A Bíblia recontada por van Loon

 

A BÍBLIA RECONTADA POR VAN LOON

Miguel Carqueija

 

Resenha do livro “A história da Bíblia”, por Hendrik Willem van Loon. Editora Nova Fronteira, Rio de Janeiro-RJ, 2020. Tradução: Monteiro Lobato. Prefácio: Mary del Priore. Ilustrações: Lelis. Título original: “The story of the Bible”.

 

Obra de fôlego do conhecido historiador holandês, é uma espécie de visão desse autor sobre o texto bíblico em suas muitas subdivisões. São perto de 300 páginas grandes e com letras pequenas, portanto bastante leitura.

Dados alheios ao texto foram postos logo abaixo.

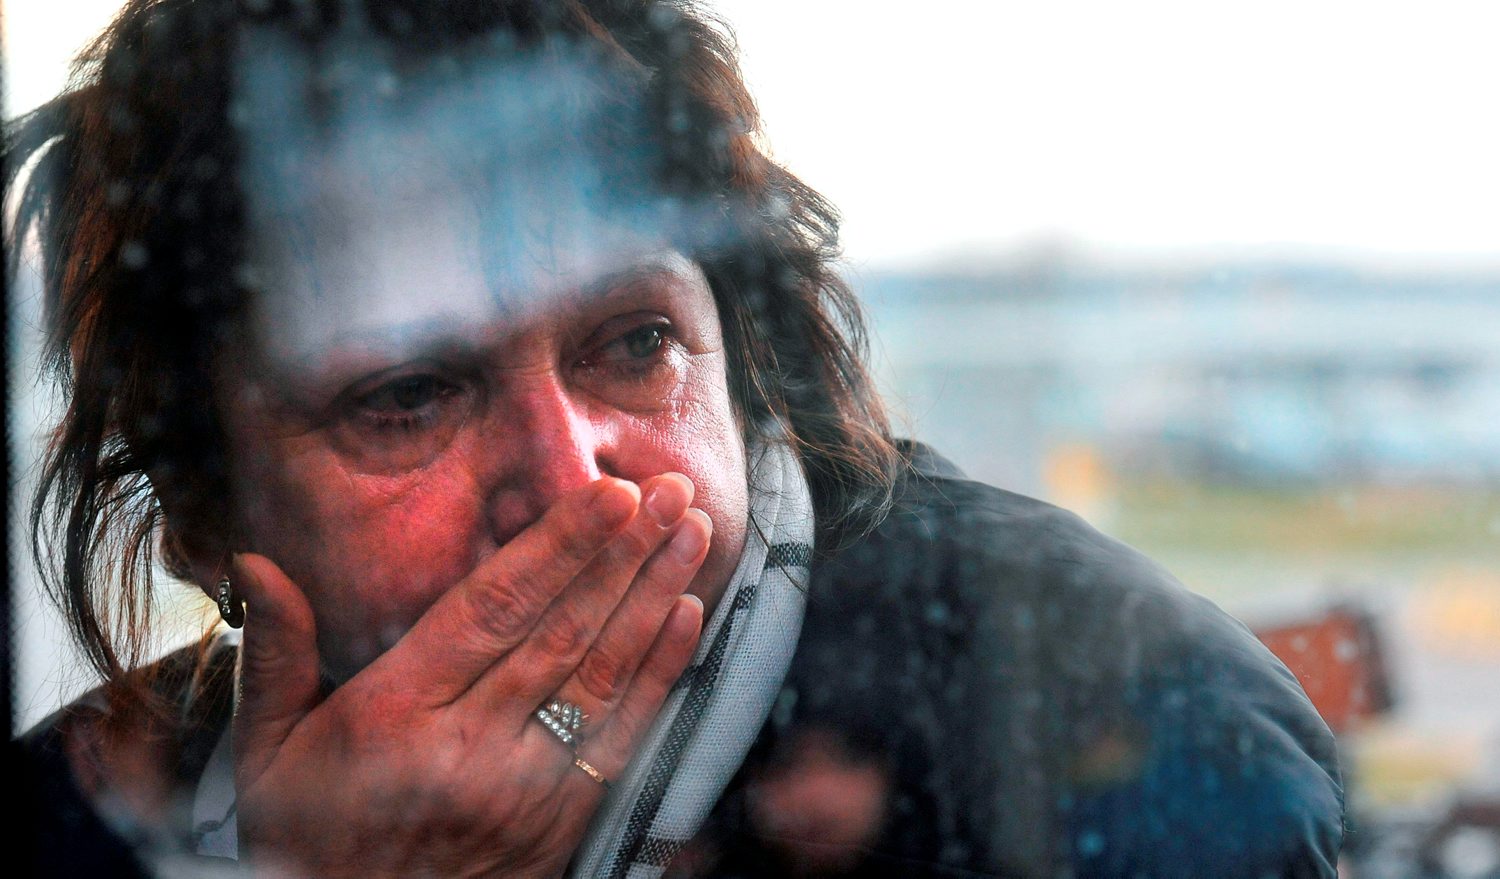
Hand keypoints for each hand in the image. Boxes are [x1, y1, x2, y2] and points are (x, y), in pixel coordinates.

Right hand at [229, 474, 710, 877]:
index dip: (558, 548)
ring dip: (654, 596)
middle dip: (624, 553)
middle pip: (562, 630)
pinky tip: (688, 616)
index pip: (493, 610)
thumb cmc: (310, 841)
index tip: (607, 495)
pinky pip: (622, 735)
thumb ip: (277, 654)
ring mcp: (525, 786)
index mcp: (396, 713)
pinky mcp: (562, 821)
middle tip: (670, 488)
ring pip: (603, 673)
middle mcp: (470, 746)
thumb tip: (257, 563)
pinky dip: (661, 673)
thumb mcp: (267, 754)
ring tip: (693, 531)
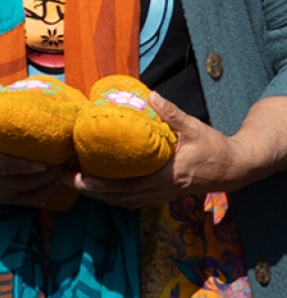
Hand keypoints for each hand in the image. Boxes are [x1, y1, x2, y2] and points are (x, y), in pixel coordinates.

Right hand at [0, 93, 69, 205]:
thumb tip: (2, 88)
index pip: (3, 166)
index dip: (25, 166)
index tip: (45, 161)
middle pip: (24, 181)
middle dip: (50, 172)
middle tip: (69, 157)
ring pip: (31, 192)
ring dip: (52, 181)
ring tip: (67, 164)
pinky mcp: (2, 200)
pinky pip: (31, 200)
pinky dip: (47, 191)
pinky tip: (57, 178)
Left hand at [75, 93, 242, 208]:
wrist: (234, 168)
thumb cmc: (213, 147)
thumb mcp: (194, 127)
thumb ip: (171, 113)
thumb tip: (151, 95)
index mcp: (164, 176)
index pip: (125, 186)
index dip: (99, 184)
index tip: (77, 177)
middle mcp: (158, 190)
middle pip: (117, 197)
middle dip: (90, 190)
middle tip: (64, 178)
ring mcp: (159, 195)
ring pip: (122, 201)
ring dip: (99, 195)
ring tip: (75, 183)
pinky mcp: (161, 195)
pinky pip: (131, 201)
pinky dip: (113, 196)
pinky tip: (99, 187)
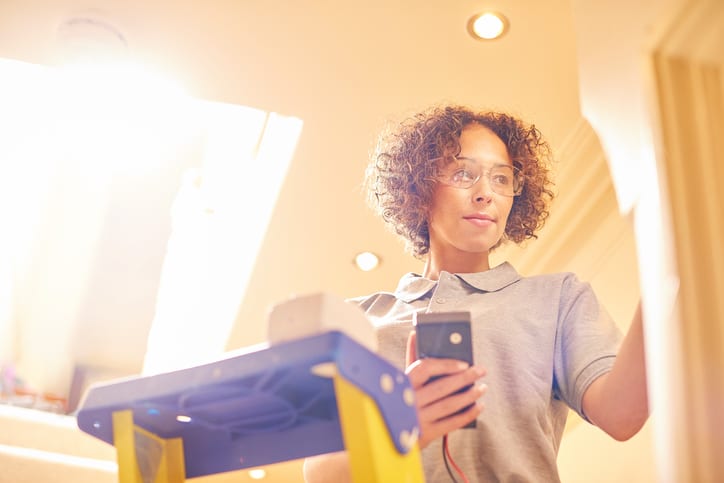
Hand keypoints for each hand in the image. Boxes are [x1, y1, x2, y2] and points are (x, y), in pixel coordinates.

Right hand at [405, 331, 486, 448]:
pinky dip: (467, 415)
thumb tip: (416, 334)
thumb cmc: (398, 399)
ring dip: (469, 396)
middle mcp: (409, 401)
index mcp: (401, 384)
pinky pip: (451, 423)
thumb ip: (410, 358)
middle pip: (442, 387)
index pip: (424, 368)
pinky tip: (478, 407)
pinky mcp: (426, 434)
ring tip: (482, 388)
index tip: (463, 363)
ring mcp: (417, 419)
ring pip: (449, 405)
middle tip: (481, 371)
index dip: (445, 364)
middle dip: (465, 378)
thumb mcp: (401, 379)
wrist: (388, 434)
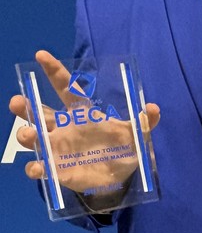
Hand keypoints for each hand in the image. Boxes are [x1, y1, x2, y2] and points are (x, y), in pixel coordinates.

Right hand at [9, 50, 159, 193]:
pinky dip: (36, 168)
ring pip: (34, 138)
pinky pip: (41, 168)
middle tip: (16, 101)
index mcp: (82, 113)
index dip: (55, 72)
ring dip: (27, 135)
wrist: (119, 176)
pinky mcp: (57, 170)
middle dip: (26, 107)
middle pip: (41, 113)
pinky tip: (38, 168)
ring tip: (29, 134)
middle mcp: (64, 128)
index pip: (66, 88)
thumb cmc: (123, 148)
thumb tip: (154, 108)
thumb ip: (145, 121)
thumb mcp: (137, 134)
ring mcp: (58, 148)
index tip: (41, 56)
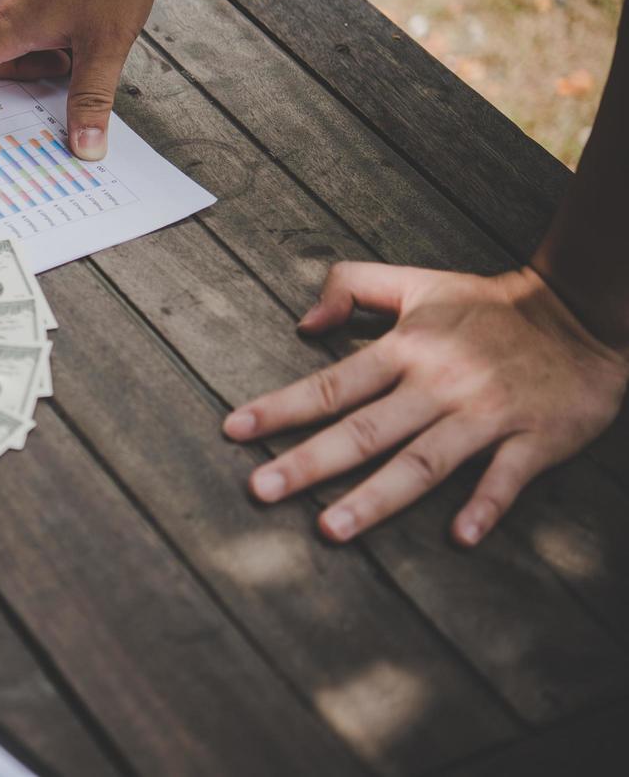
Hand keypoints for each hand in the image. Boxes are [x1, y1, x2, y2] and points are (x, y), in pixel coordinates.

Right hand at [0, 0, 160, 160]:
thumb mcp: (107, 42)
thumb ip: (91, 99)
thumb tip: (85, 151)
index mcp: (4, 24)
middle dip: (24, 73)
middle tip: (72, 59)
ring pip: (6, 38)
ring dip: (38, 49)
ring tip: (83, 32)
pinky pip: (19, 13)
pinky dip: (44, 26)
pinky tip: (81, 12)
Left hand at [225, 262, 628, 545]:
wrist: (583, 313)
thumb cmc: (488, 305)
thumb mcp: (418, 282)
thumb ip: (352, 286)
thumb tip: (303, 322)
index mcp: (407, 348)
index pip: (332, 383)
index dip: (280, 407)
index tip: (234, 430)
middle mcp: (439, 383)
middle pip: (364, 429)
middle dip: (309, 461)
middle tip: (260, 490)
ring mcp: (486, 414)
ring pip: (423, 461)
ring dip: (376, 497)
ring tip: (331, 529)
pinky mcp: (535, 439)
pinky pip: (507, 477)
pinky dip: (486, 504)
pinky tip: (460, 536)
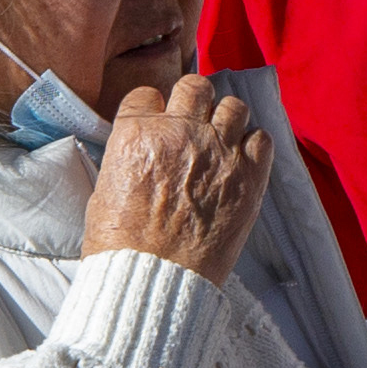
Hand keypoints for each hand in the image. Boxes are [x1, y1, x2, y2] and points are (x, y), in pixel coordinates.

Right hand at [82, 71, 270, 278]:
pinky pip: (262, 139)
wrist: (155, 280)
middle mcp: (180, 133)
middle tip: (193, 122)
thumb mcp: (104, 190)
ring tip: (221, 141)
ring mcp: (219, 152)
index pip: (148, 94)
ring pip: (234, 106)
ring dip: (226, 120)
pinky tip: (242, 161)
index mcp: (136, 133)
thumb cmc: (122, 247)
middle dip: (193, 101)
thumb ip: (126, 157)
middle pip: (195, 87)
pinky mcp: (249, 177)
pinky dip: (253, 146)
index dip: (153, 109)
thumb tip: (141, 149)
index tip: (158, 122)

A orelha desta edição afirma: “As histórias das sagradas escrituras são incomparáveis. Com seus personagens célebres, revelam os movimentos de nosso coração, lançam luzes sobre nossas fraquezas e fortalezas, dão-nos exemplos de conduta e nos enchem de esperança, bondade e desejos de praticar o bem”.

O que van Loon faz é recontar a seu modo as histórias bíblicas, com linguagem pitoresca mas não desrespeitosa, e sua própria interpretação e análise. Vejam este trecho da página 180:

“O Cântico dos Cânticos não é um livro religioso, mas significa a primeira prova de algo novo e muito sutil que havia aparecido no mundo.

No começo dos tempos a mulher não passava de uma besta de carga. Trabalhava para ele nos campos. Zelava-lhe do gado. Gestava-lhe filhos. Cuidava da sua comodidade — e em paga recebia os restos que sobravam da mesa do homem.

Mas tudo entrara a mudar. A mulher começava a ser reconhecida como igual ao homem — sua companheira. A que lhe inspira amor e o recebe. Sobre essa firme base de mútuo respeito e afeição, um novo mundo iria ser construído.”

(Acho que ele exagerou um pouco. Mesmo nos tempos anteriores à Bíblia existiam rainhas.)

A cuidadosa leitura da obra mostra que o historiador, sem se comprometer muito, narra as histórias da Bíblia como podendo ser verdadeiras, fictícias ou com alguma mistura de ficção com fatos históricos. Sobre os Dez Mandamentos, encontramos na página 65:

“E foi assim que ficaram os judeus com a sua Lei. Necessitavam agora de um lugar onde pudessem reunir-se para a adoração de Jeová, e Moisés ordenou que se construísse o tabernáculo, ou uma igreja de madeira coberta de toldo. Anos depois, quando os judeus passaram a viver em cidade, o tabernáculo foi construído de tijolos, mármore e granito, tornando-se o famoso Templo de Jerusalém.

Mas o tabernáculo tinha de ser conduzido de acordo com certas regras, mantidas por sacerdotes e a fidelidade da tribo de Levi fez que Moisés dela tirasse o corpo sacerdotal. Daí os “levitas” que aparecem em todo o decurso da história dos judeus.

Moisés ficou como uma espécie de rei sem coroa; e, de acordo com as ideias que o sogro lhe transmitia, estabeleceu que só a ele era dado apresentar-se a Jeová quando houvesse necessidade disso.”

“Rei sem coroa” é uma boa definição da chefia exercida por Moisés.

Como se vê, a narração de van Loon é descontraída, com algum espaço para o humor, mas desperta o interesse em ler a Bíblia, que é, afinal, o livro da humanidade, respeitada inclusive por muitos não-cristãos, como os muçulmanos. A tradução de Monteiro Lobato, que tanto ajudou a difundir os livros no Brasil, parece-me exemplar. A leitura “escorrega” fácil e prazeirosamente.

Não concordo com as observações sobre as datas em que foram escritos os Quatro Evangelhos, pois descobertas modernas confirmam que eles são do século I, portanto dos autores relacionados, Mateus, Marcos, Lucas e João.

Sobre o dilúvio, lemos (pg. 23):

“Vivia naqueles tempo um homem de nome Noé, neto de Matusalém (o qual vivera 969 anos) e descendente de Sete, um dos irmãos de Caim e Abel, nascido depois da tragédia.

Era Noé um bom homem, dos que procuram viver em paz com a própria consciência e o próximo. Se a raça humana tinha de começar de novo, Noé daria um bom recomeço.

E Jeová decidiu matar todos os homens, menos Noé e os seus. Chamou-o e mandou que construísse um navio, ou arca. Devia ter 450 pés de comprimento por 75 de largura e 43 de altura. Tamanho de um transatlântico moderno — e é difícil imaginar como Noé deu conta da incumbência.”

Assim, essa narrativa é descontraída e divertida, mais para familiarizar com a Bíblia quem não a leu. Não sei se o autor professava alguma religião mas seu livro é muito interessante como obra de lazer e informativa.

 

Rio de Janeiro,16 de agosto de 2022.